[Recorded data]
---
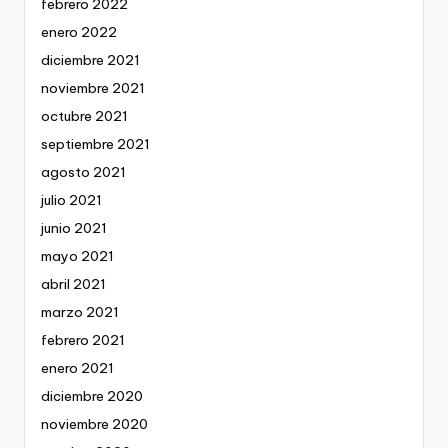
febrero 2022
enero 2022
diciembre 2021
noviembre 2021
octubre 2021
septiembre 2021
agosto 2021
julio 2021
junio 2021
mayo 2021
abril 2021
marzo 2021
febrero 2021
enero 2021
diciembre 2020
noviembre 2020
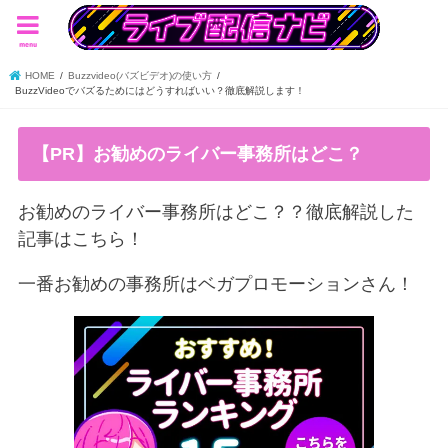
menu
HOME
Buzzvideo(バズビデオ)の使い方
BuzzVideoでバズるためにはどうすればいい？徹底解説します！
【PR】お勧めのライバー事務所はどこ？
お勧めのライバー事務所はどこ？？徹底解説した
記事はこちら！
一番お勧めの事務所はベガプロモーションさん！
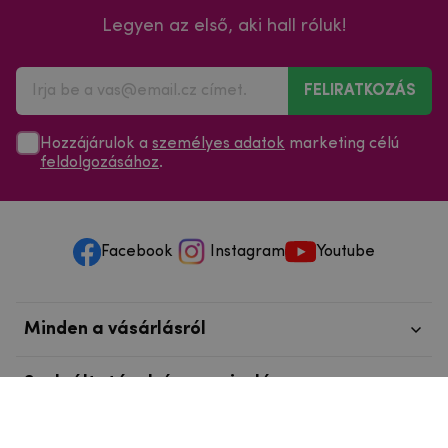
Legyen az első, aki hall róluk!
FELIRATKOZÁS
Hozzájárulok a
személyes adatok
marketing célú
feldolgozásához
.
Facebook
Instagram
Youtube
Minden a vásárlásról
Szolgáltatások és szervizelés
Szerzői jog © 2025
mpouzdra.hu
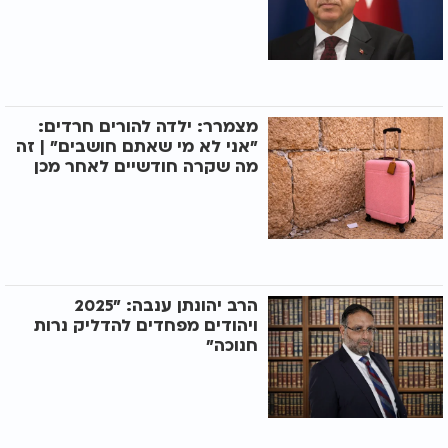
מצמרר: ילדה להורים חרדים:
"אני לא מי שאתם חושבים" | זה
מה שקרה חודשיים לאחר מכן
הרב יהונתן ענבה: "2025
ויהודים מפחדים להדליק נרות
חנוכה"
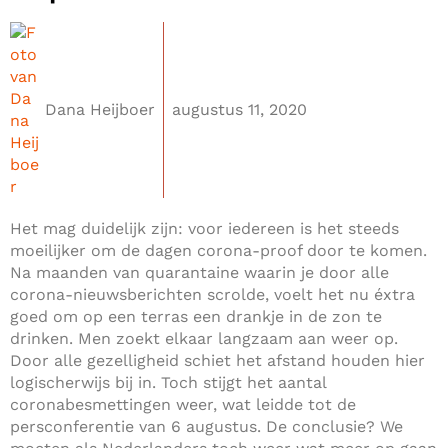
Dana Heijboer
augustus 11, 2020
Het mag duidelijk zijn: voor iedereen is het steeds
moeilijker om de dagen corona-proof door te komen.
Na maanden van quarantaine waarin je door alle
corona-nieuwsberichten scrolde, voelt het nu éxtra
goed om op een terras een drankje in de zon te
drinken. Men zoekt elkaar langzaam aan weer op.
Door alle gezelligheid schiet het afstand houden hier
logischerwijs bij in. Toch stijgt het aantal
coronabesmettingen weer, wat leidde tot de
persconferentie van 6 augustus. De conclusie? We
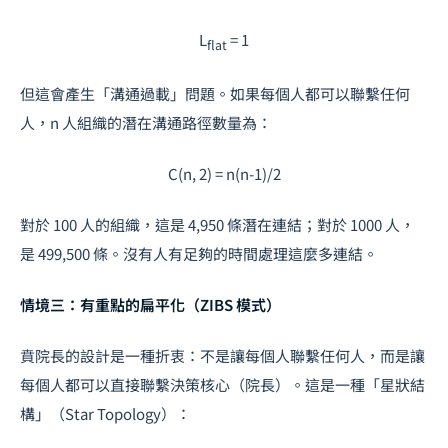
L
= 1
flat
但這會產生「溝通過載」問題。如果每個人都可以聯繫任何
人，n 人組織的潛在溝通路徑數量為：
C(n, 2) = n(n-1)/2
對於 100 人的組織，這是 4,950 條潛在連結；對於 1000 人，
是 499,500 條。沒有人有足夠的時間處理這麼多連結。
情境三：有重點的扁平化（ZIBS 模式）
賁院長的設計是一種折衷：不是讓每個人聯繫任何人，而是讓
每個人都可以直接聯繫決策核心（院長）。這是一種「星狀結
構」（Star Topology）：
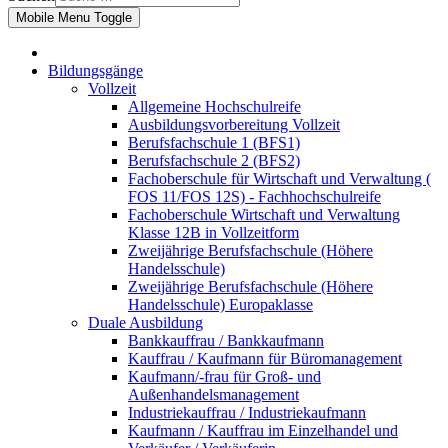
Mobile Menu Toggle
Bildungsgänge
Vollzeit
Allgemeine Hochschulreife
Ausbildungsvorbereitung Vollzeit
Berufsfachschule 1 (BFS1)
Berufsfachschule 2 (BFS2)
Fachoberschule für Wirtschaft und Verwaltung (
FOS 11/FOS 12S) - Fachhochschulreife
Fachoberschule Wirtschaft und Verwaltung
Klasse 12B in Vollzeitform
Zweijährige Berufsfachschule (Höhere
Handelsschule)
Zweijährige Berufsfachschule (Höhere
Handelsschule) Europaklasse
Duale Ausbildung
Bankkauffrau / Bankkaufmann
Kauffrau / Kaufmann für Büromanagement
Kaufmann/-frau für Groß- und
Außenhandelsmanagement
Industriekauffrau / Industriekaufmann
Kaufmann / Kauffrau im Einzelhandel und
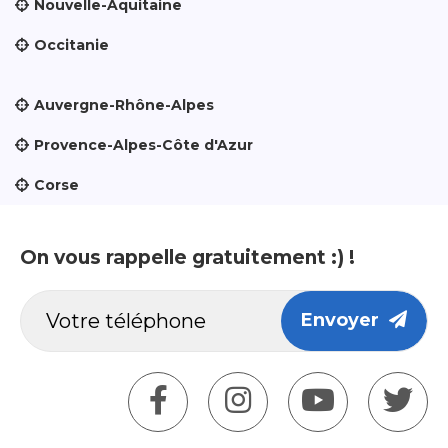
Nouvelle-Aquitaine
Occitanie
Auvergne-Rhône-Alpes
Provence-Alpes-Côte d'Azur
Corse
On vous rappelle gratuitement :) !
Envoyer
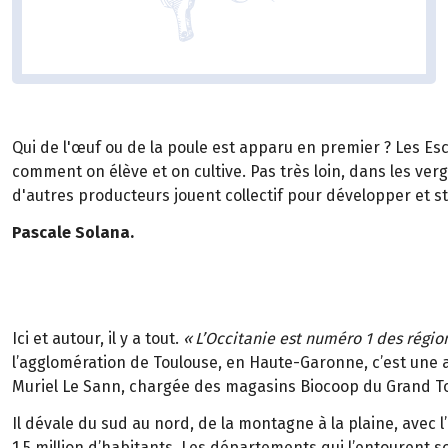
Qui de l'œuf ou de la poule est apparu en premier ? Les Esc
comment on élève et on cultive. Pas très loin, dans les v
d'autres producteurs jouent collectif pour développer et str
Pascale Solana.
Ici et autour, il y a tout.
«
L
’
Occitanie est num
é
ro
1 des r
é
gio
l’agglomération de Toulouse, en Haute-Garonne, c’est une a
Muriel Le Sann, chargée des magasins Biocoop du Grand T
Il dévale du sud au nord, de la montagne à la plaine, avec l
1,5 million d
’
habitants. Les d
é
partements qui l
’
entourent s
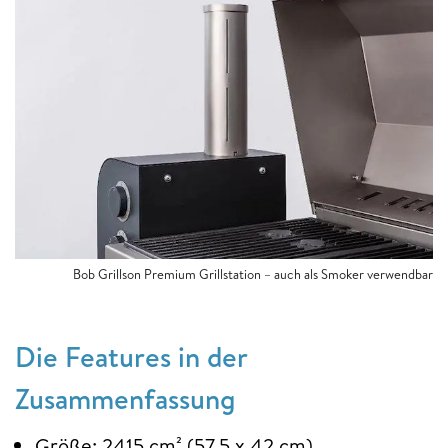
Bob Grillson Premium Grillstation – auch als Smoker verwendbar
Die Features in der
Zusammenfassung
Größe: 2415 cm² (57,5 x 42 cm)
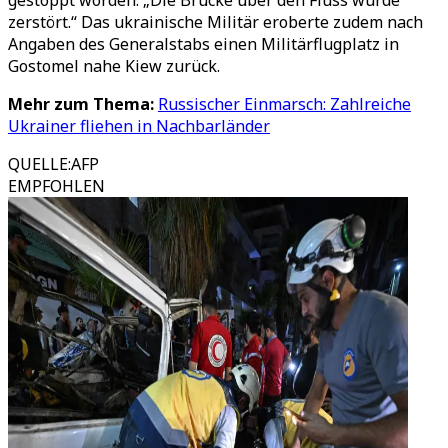
gestoppt worden. „Die Brücke über den Fluss wurde
zerstört.“ Das ukrainische Militär eroberte zudem nach
Angaben des Generalstabs einen Militärflugplatz in
Gostomel nahe Kiew zurück.
Mehr zum Thema:
Russischer Einmarsch: Zahlreiche
Ukrainer fliehen in Nachbarländer
QUELLE
:
AFP
EMPFOHLEN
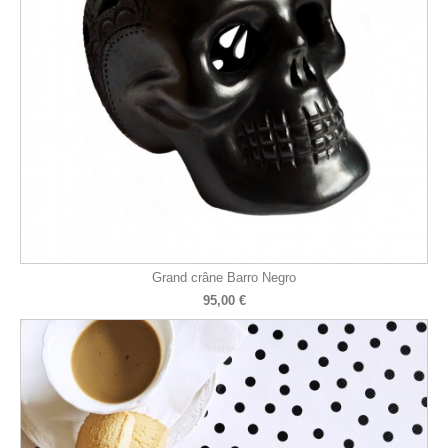
Grand crâne Barro Negro
95,00 €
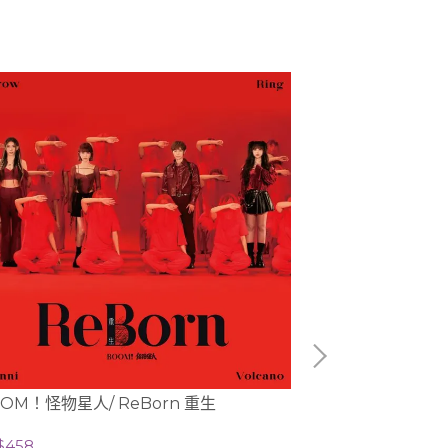
何以奇/黑白世界 (
NT$428
OM！怪物星人/ ReBorn 重生
$458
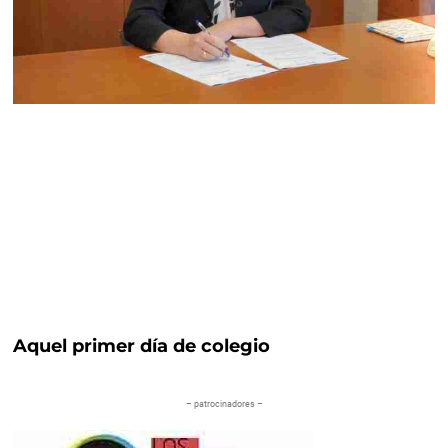
Aquel primer día de colegio
– patrocinadores –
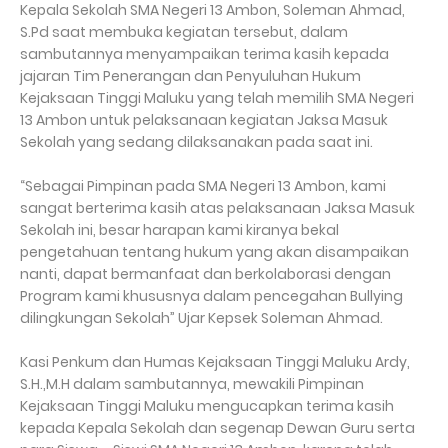
Kepala Sekolah SMA Negeri 13 Ambon, Soleman Ahmad,
S.Pd saat membuka kegiatan tersebut, dalam
sambutannya menyampaikan terima kasih kepada
jajaran Tim Penerangan dan Penyuluhan Hukum
Kejaksaan Tinggi Maluku yang telah memilih SMA Negeri
13 Ambon untuk pelaksanaan kegiatan Jaksa Masuk
Sekolah yang sedang dilaksanakan pada saat ini.
“Sebagai Pimpinan pada SMA Negeri 13 Ambon, kami
sangat berterima kasih atas pelaksanaan Jaksa Masuk
Sekolah ini, besar harapan kami kiranya bekal
pengetahuan tentang hukum yang akan disampaikan
nanti, dapat bermanfaat dan berkolaborasi dengan
Program kami khususnya dalam pencegahan Bullying
dilingkungan Sekolah” Ujar Kepsek Soleman Ahmad.
Kasi Penkum dan Humas Kejaksaan Tinggi Maluku Ardy,
S.H.,M.H dalam sambutannya, mewakili Pimpinan
Kejaksaan Tinggi Maluku mengucapkan terima kasih
kepada Kepala Sekolah dan segenap Dewan Guru serta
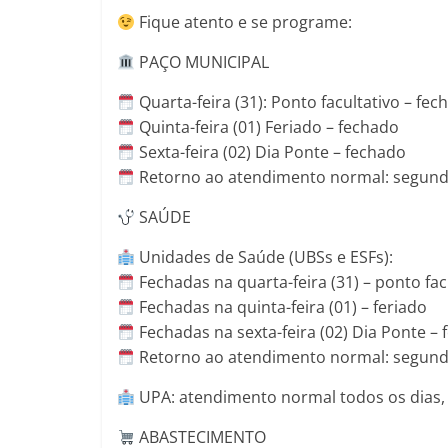
Fique atento e se programe:
PAÇO MUNICIPAL
Quarta-feira (31): Ponto facultativo – fec
Quinta-feira (01) Feriado – fechado
Sexta-feira (02) Dia Ponte – fechado
Retorno ao atendimento normal: segunda
SAÚDE
Unidades de Saúde (UBSs e ESFs):
Fechadas na quarta-feira (31) – ponto fac
Fechadas na quinta-feira (01) – feriado
Fechadas na sexta-feira (02) Dia Ponte –
Retorno ao atendimento normal: segunda
UPA: atendimento normal todos os dias,
ABASTECIMENTO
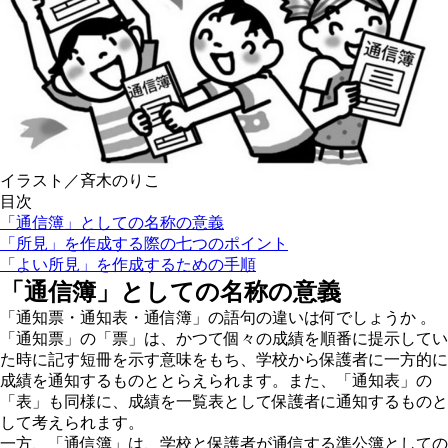
イラスト／斉木のりこ
目次
「通信簿」としての名称の意義
「所見」を作成する際の七つのポイント
「よい所見」を作成するための手順
「通信簿」としての名称の意義
「通知票・通知表・通信簿」の語句の違いは何でしょうか 。
「通知票」の「票」は、かつて個々の成績を順番に提示してい
た時に記す短冊を示す意味をもち、学校から保護者に一方的に
成績を通知するものととらえられます。また、「通知表」の
「表」も同様に、成績を一覧表として保護者に通知するものと
して考えられます。
一方、「通信簿」は、学校と保護者が通信する準公簿としての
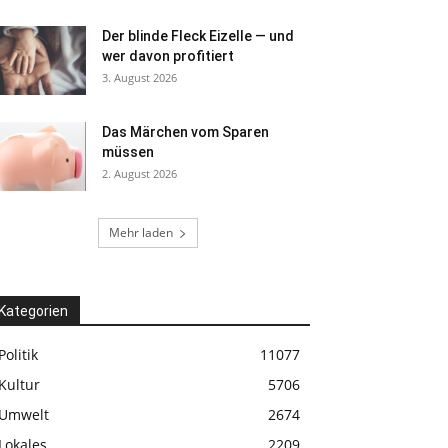
Der blinde Fleck Eizelle — und
wer davon profitiert
3. August 2026
Das Märchen vom Sparen
müssen
2. August 2026
Mehr laden
Kategorien
Politik
11077
Kultur
5706
Umwelt
2674
Lokales
2209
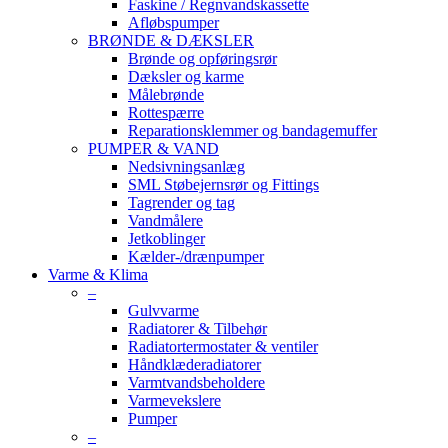
Faskine / Regnvandskassette
Afløbspumper
BRØNDE & DÆKSLER
Brønde og opføringsrør
Dæksler og karme
Målebrønde
Rottespærre
Reparationsklemmer og bandagemuffer
PUMPER & VAND
Nedsivningsanlæg
SML Støbejernsrør og Fittings
Tagrender og tag
Vandmålere
Jetkoblinger
Kælder-/drænpumper
Varme & Klima
–
Gulvvarme
Radiatorer & Tilbehør
Radiatortermostater & ventiler
Håndklæderadiatorer
Varmtvandsbeholdere
Varmevekslere
Pumper
–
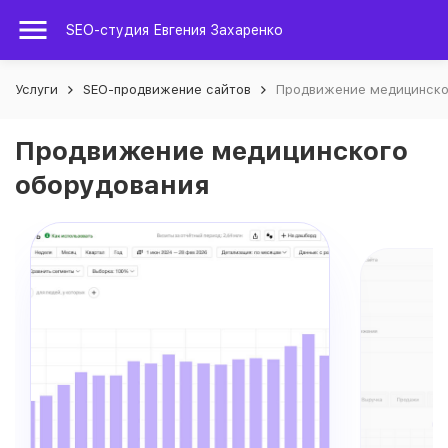
SEO-студия Евгения Захаренко
Услуги
SEO-продвижение сайтов
Продвижение медицинско
Продвижение медицинского
оборудования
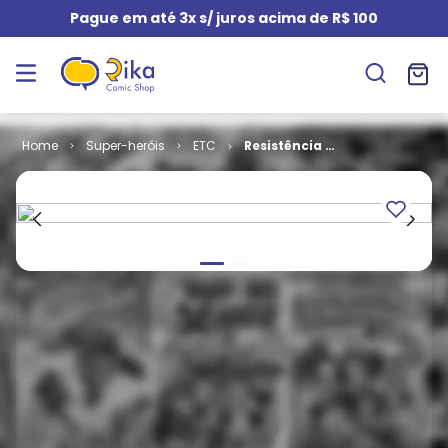
Pague em até 3x s/ juros acima de R$ 100
Super-heróis
ETC
Resistência #
2 - Rebelião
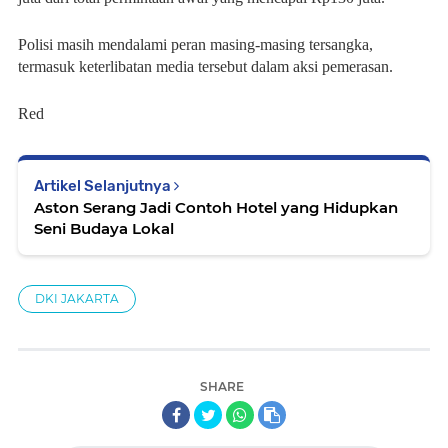
Polisi masih mendalami peran masing-masing tersangka,
termasuk keterlibatan media tersebut dalam aksi pemerasan.
Red
Artikel Selanjutnya
Aston Serang Jadi Contoh Hotel yang Hidupkan
Seni Budaya Lokal
DKI JAKARTA
SHARE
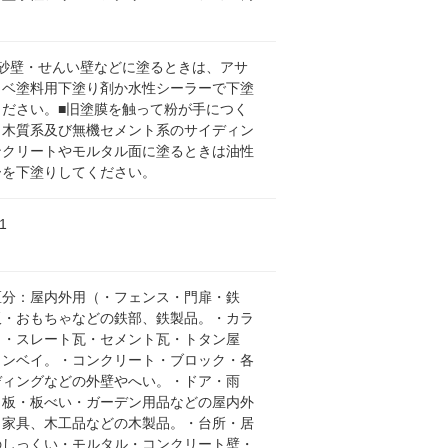
・砂壁・せんい壁などに塗るときは、アサ
カベ塗料用下塗り剤か水性シーラーで下塗
ください。■旧塗膜を触って粉が手につく
、木質系及び無機セメント系のサイディン
ンクリートやモルタル面に塗るときは油性
ーを下塗りしてください。
1
区分：屋内外用（・フェンス・門扉・鉄
板・おもちゃなどの鉄部、鉄製品。・カラ
ト・スレート瓦・セメント瓦・トタン屋
タンベイ。・コンクリート・ブロック・各
ディングなどの外壁やへい。・ドア・雨
目板・板べい・ガーデン用品などの屋内外
、家具、木工品などの木製品。・台所・居
のしっくい・モルタル・コンクリート壁・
---
EXERCISE BRIEF:
Copy the lines of the items above verbatim, beginning at the line that contains "Dana Heijboer" and stopping after the line that contains "構」（Star Topology）：". Leave the pictures out of your answer.

SOLUTION TO THE EXERCISE:
Dana Heijboer
augustus 11, 2020
Het mag duidelijk zijn: voor iedereen is het steeds
moeilijker om de dagen corona-proof door te komen.
Na maanden van quarantaine waarin je door alle
corona-nieuwsberichten scrolde, voelt het nu éxtra
goed om op een terras een drankje in de zon te
drinken. Men zoekt elkaar langzaam aan weer op.
Door alle gezelligheid schiet het afstand houden hier
logischerwijs bij in. Toch stijgt het aantal
coronabesmettingen weer, wat leidde tot de
persconferentie van 6 augustus. De conclusie? We
L
= 1
flat
但這會產生「溝通過載」問題。如果每個人都可以聯繫任何
人，n 人組織的潛在溝通路徑數量為：
C(n, 2) = n(n-1)/2
對於 100 人的組織，這是 4,950 條潛在連結；對於 1000 人，
是 499,500 條。沒有人有足夠的時間處理這麼多連結。
情境三：有重點的扁平化（ZIBS 模式）
賁院長的設計是一種折衷：不是讓每個人聯繫任何人，而是讓
每個人都可以直接聯繫決策核心（院長）。這是一種「星狀結
構」（Star Topology）：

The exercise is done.